Ma c’è di più: un governo che ad una interrogazione parlamentare inerente la vicenda Graziani risponde di non essere competente perché si tratta di un fatto locale (!). E ancora. Noi siamo convinti che gran parte degli appartenenti alle forze dell’ordine sia rispettosa delle norme costituzionali e dei doveri connessi alla loro funzione; ma non possiamo non constatare che ancora troppi sono gli episodi di violenza ingiustificata e arbitraria, da quelli collettivi (vanno ricordati i casi anche recenti vedi lo sciopero del 14 novembre in cui le forze dell’ordine hanno spesso «calcato la mano», anche se continuo a deprecare l’uso della violenza da parte di alcuni manifestanti) a quelli individuali (episodi anche recenti, di cui si è diffusamente occupata la stampa, come i pestaggi di cittadini inermi, gli «anomali» trattamenti riservati ad alcuni arrestati). Questo dimostra che è ancora insufficiente il livello di democratizzazione e di formazione all’interno di corpi che dovrebbero essere sempre e concretamente impegnati nella difesa della democrazia e della convivenza civile, nel profondo rispetto dei diritti del cittadino.

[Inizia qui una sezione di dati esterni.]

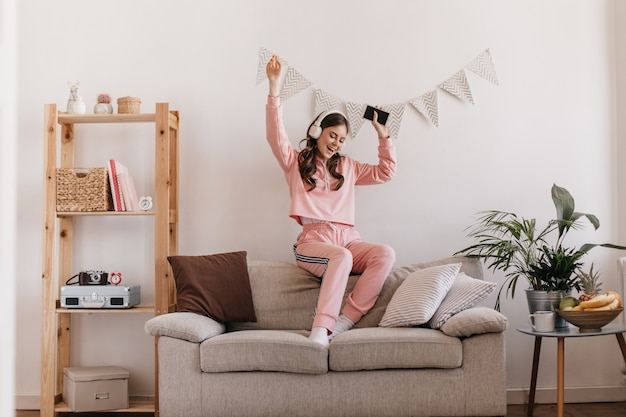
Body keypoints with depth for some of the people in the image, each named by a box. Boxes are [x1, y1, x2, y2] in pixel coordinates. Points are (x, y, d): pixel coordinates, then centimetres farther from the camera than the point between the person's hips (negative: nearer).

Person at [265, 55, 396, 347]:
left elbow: (385, 172, 25)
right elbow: (275, 135, -5)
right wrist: (274, 88, -14)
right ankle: (320, 329, -40)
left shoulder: (346, 167, 25)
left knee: (386, 254, -26)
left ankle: (343, 322, -28)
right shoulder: (296, 163, 12)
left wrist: (383, 135, 16)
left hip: (348, 239, 5)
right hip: (313, 241, -5)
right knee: (341, 257, -38)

Insomma, un quadro insoddisfacente e preoccupante, contro il quale occorre reagire non solo episodicamente, ma in modo coordinato e diffuso, che riguardi i cittadini, le associazioni, i partiti, i movimenti, ma si riferisca anche alle istituzioni. Uno studioso ha scritto di recente un libro con un titolo significativo: «Italia: una nazione senza Stato», osservando che se si è ormai costruita l’anima (la Nazione) manca, tuttavia, un «corpo» che a quella corrisponda (cioè una Costituzione non solo fatta di intangibili principi ma applicata concretamente e rispettata, governi duraturi, Parlamento che funziona, leggi comprensibili e ispirate a interessi generali, strutture organizzative efficienti e imparziali, burocrazia non arcigna ma fatta per il cittadino, e così via).
Noi siamo d’accordo, in linea di principio, ma pensiamo che in materia di democrazia e di antifascismo ci sia bisogno di uno slancio salutare e innovativo sia per l’anima che per il corpo; ed a questo vogliamo contribuire con una grande campagna di massa per creare una vera cultura dell’antifascismo e della democrazia, per disperdere ogni vocazione autoritaria e populistica, per ricreare la fiducia reciproca fra cittadini e istituzioni.
Di tutto questo parleremo in più di 100 piazze del Paese domani 18 novembre, Giornata Nazionale del tesseramento all’Anpi. Un momento per noi prezioso e importante per portare ossigeno e forza alla democrazia e all’antifascismo e per confrontarci con i cittadini su temi fondamentali per la stessa convivenza civile, individuando i modi e le vie per uscire da una crisi che non è solo economica ma anche politica e morale.